Association Enseignement Public et Informatique (EPI)

A l’occasion de la journée du 14 juin l’EPI tient à vous remercier pour le soutien que vous lui avez apporté au cours de la décennie 80. Sans cette aide soutenue et sans faille l’association ne serait pas devenue cette association dont le rôle dans le déploiement de l’informatique dans le système éducatif est largement reconnu.

Nous aimerions évoquer ici quelques souvenirs toujours dans la mémoire de celles et ceux qui vous ont connu à cette époque pionnière où se mettait en place à la fois l’introduction d’un enseignement optionnel de l’informatique au lycée d’enseignement général et l’utilisation de « l’outil » informatique dans les différentes disciplines (en prolongement de la décennie 70).

Le rapport Pair-Le Corre, en 1981

Ce fut d’abord la mission d’étude que vous avait confiée, ainsi qu’à Yves Le Corre, le ministre Alain Savary. L’un d’entre nous se souvient des rencontres que nous avons eues avec vous. Nous étions tous convaincus qu’il fallait relancer et amplifier les formations « lourdes », démarrer l’option informatique des lycées (qui avait été proposée par Jacques Arsac au directeur des lycée Jean Saurel) et donner les moyens à la recherche pédagogique dans des domaines où tout était à inventer

Votre rapport sera remis au ministre le 15 octobre 1981. Vous l’évoquez quelques années plus tard lors de l'assemblée générale de la régionale EPI-Alsace, en mars 1987 :

« Dès 1981, on rétablit donc les stages d'un an, et progressivement on les étend à un centre par académie. On organise des équipes académiques de formateurs qui existent encore aujourd'hui. Nous avions aussi recommandé, entre la formation d'un an pour les formateurs et les concepteurs de logiciels d'une part et une formation légère d'une centaine d'heures pour les utilisateurs, une formation intermédiaire à l'animation, mais cela n'a pas vu le jour. Nous avions aussi insisté sur le fait que les projets devaient venir des établissements. Il ne s'agissait pas de parachuter cette informatique, c'est-à-dire qu'il fallait que les établissements sachent ce qu'ils voulaient faire de leur informatique. C'est donc en fonction de tels choix qu'une formation devait être diversifiée, par exemple, sur 100 heures, 50 heures communes et 50 heures plus modulaires.

     Nous avons aussi essayé de désamorcer cette fameuse querelle « est-ce que l'Informatique est une discipline ou un outil d'enseignement ? » en disant « cela doit être l'un et l'autre ; il faut que l'un appuie l'autre ». Du côté d'une informatique-discipline, on a créé une option informatique en classes de seconde, première et terminale, qui est pilotée par un Comité scientifique National. Nous avons également recommandé d'introduire l'informatique à tous les niveaux de l'enseignement du second degré, en particulier dans les LEP qui n'en avaient pas bénéficié jusqu'à cette époque nous avons été plus prudents quant à l'introduction de l'informatique à l'école primaire. »

Ce rapport est en ligne sur le site de l’EPI, on peut lire en introduction :

«L'informatique est à la fois une technique, un phénomène de civilisation, un outil d'enseignement, une science autonome et formatrice.

━━━

Consigne A: Selon le texte sur l'EPI et le rapport Pair-Le Corre, à quelle date ce rapport a-t-il été remis au ministre ?
Consigne B: Poursuivez le texte sur l'EPI et le rapport Pair-Le Corre à partir de la dernière phrase présentée.

━━━

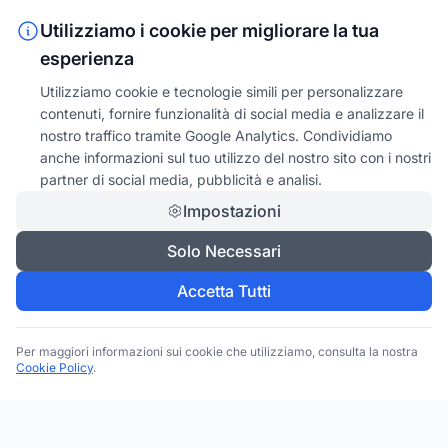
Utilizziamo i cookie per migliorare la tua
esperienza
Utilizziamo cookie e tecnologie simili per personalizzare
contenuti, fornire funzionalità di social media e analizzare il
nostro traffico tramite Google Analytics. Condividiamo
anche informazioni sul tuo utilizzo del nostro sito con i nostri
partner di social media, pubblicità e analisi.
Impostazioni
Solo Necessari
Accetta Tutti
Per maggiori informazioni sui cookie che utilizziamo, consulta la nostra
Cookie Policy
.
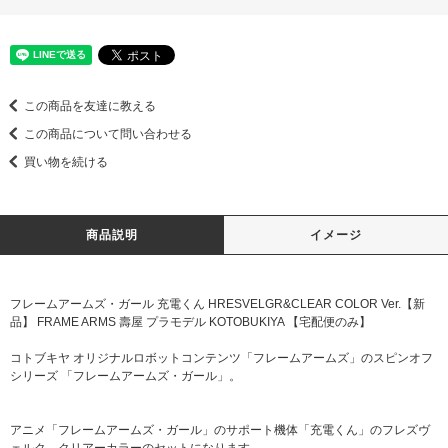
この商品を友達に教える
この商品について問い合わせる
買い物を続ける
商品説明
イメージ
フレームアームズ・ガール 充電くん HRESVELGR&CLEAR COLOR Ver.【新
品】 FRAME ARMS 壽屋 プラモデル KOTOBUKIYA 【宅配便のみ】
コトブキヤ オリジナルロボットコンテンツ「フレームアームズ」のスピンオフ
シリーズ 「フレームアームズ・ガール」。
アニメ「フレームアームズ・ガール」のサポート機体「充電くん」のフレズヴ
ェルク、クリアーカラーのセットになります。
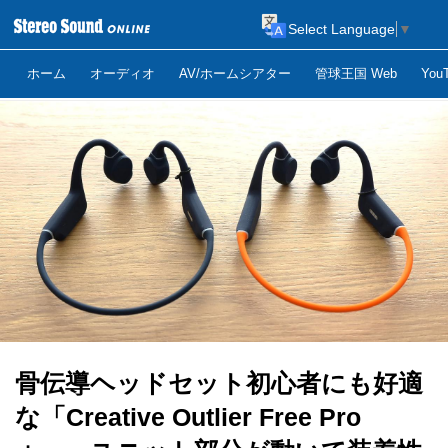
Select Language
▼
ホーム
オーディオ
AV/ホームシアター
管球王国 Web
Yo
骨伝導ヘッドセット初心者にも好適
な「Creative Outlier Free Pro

━━━

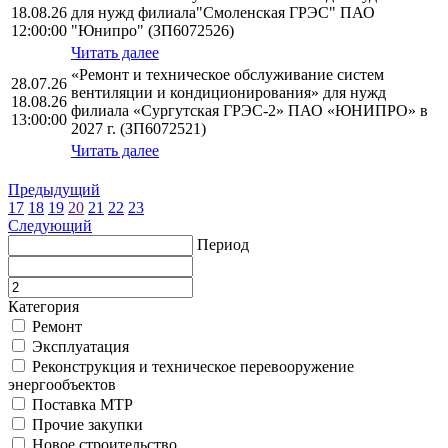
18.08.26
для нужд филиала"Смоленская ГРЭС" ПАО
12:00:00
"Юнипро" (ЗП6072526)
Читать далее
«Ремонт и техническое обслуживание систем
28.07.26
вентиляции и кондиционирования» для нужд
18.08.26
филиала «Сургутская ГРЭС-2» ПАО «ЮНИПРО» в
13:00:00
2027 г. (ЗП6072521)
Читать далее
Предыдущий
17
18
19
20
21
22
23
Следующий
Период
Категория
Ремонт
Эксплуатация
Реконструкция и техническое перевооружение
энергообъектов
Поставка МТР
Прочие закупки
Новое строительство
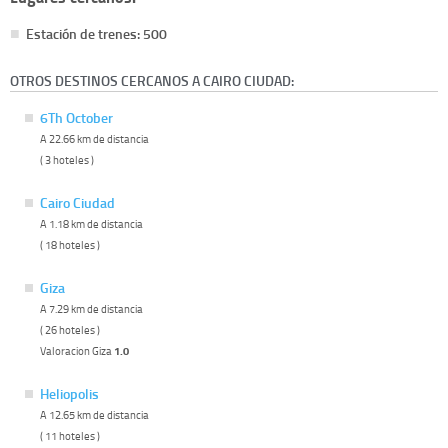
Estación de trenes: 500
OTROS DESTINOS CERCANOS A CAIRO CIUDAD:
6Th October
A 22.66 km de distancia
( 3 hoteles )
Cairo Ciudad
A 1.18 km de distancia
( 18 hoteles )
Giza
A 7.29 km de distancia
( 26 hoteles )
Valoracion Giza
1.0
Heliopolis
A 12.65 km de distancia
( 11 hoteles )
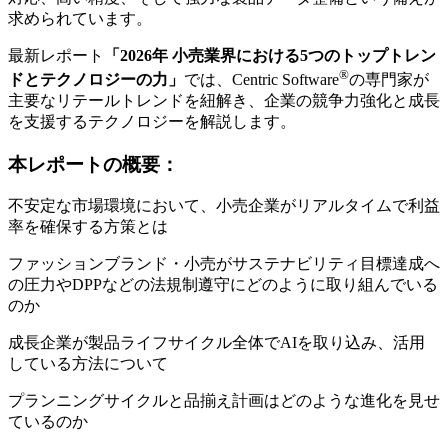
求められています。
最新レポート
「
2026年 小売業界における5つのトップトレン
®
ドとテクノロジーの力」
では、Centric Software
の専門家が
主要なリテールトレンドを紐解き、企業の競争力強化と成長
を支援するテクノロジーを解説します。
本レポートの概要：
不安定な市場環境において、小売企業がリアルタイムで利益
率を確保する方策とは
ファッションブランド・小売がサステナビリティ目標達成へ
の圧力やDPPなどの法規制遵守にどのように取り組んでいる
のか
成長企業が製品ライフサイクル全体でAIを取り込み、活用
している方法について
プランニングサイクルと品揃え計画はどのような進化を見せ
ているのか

━━━

Réponse A: Le 15 octobre 1981.

Réponse B:
Si le fait qu'elle est une technique justifie l'existence de classes destinées à préparer certains élèves aux professions qu'elle ouvre, il faut que tout élève se soit trouvé à son contact pendant sa scolarité, pour qu'il puisse dominer ce phénomène de civilisation, qu'il ait pu poser les questions nécessaires à sa compréhension et recevoir des réponses suffisantes.

Ce contact peut se faire à l'occasion de l'emploi de l'informatique comme outil d'enseignement, qu'il s'agisse d'enseignement assisté par ordinateur, de développement des capacités logiques par diverses formes de programmation ou de documentation automatisée. On peut penser qu'il faudra dans les années à venir aller plus loin et introduire une véritable discipline informatique pour les élèves. Ce point étant encore controversé, nous avons proposé l'ouverture d'un nombre limité d'options informatiques, dans des conditions qui permettront de tirer des conclusions des résultats obtenus. »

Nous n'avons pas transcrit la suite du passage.